■ Required work
Report each line below that carries the word "وزارت".

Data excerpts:
──────────
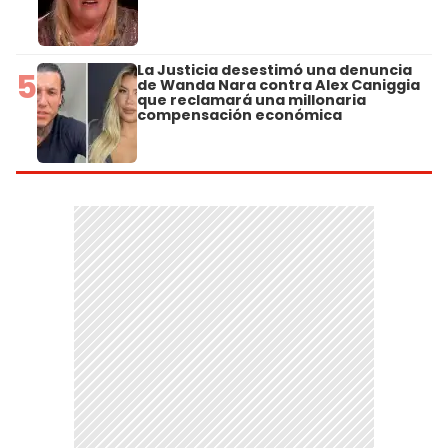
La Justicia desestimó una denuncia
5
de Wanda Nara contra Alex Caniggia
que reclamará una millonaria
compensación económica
──────────
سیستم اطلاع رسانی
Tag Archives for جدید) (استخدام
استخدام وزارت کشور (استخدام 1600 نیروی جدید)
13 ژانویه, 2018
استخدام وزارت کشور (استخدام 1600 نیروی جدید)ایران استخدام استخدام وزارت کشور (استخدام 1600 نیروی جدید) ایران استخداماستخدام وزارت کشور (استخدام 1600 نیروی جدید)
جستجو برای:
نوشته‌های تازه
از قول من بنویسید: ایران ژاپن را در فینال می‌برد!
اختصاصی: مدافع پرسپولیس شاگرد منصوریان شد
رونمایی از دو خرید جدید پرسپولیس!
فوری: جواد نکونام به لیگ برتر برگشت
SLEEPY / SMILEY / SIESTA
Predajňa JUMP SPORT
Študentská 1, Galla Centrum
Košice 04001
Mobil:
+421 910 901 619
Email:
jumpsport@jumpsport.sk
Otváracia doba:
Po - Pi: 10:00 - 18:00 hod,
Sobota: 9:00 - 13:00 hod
──────────
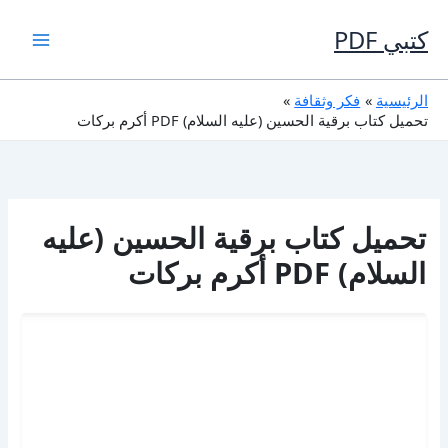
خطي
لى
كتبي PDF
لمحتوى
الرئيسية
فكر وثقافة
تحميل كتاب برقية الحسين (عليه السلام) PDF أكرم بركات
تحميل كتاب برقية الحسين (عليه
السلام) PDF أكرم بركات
──────────
■ Answer to the problem
استخدام وزارت کشور (استخدام 1600 نیروی جدید)
استخدام وزارت کشور (استخدام 1600 نیروی جدید)ایران استخدام استخدام وزارت کشور (استخدام 1600 نیروی جدید) ایران استخداماستخدام وزارت کشور (استخدام 1600 نیروی جدید)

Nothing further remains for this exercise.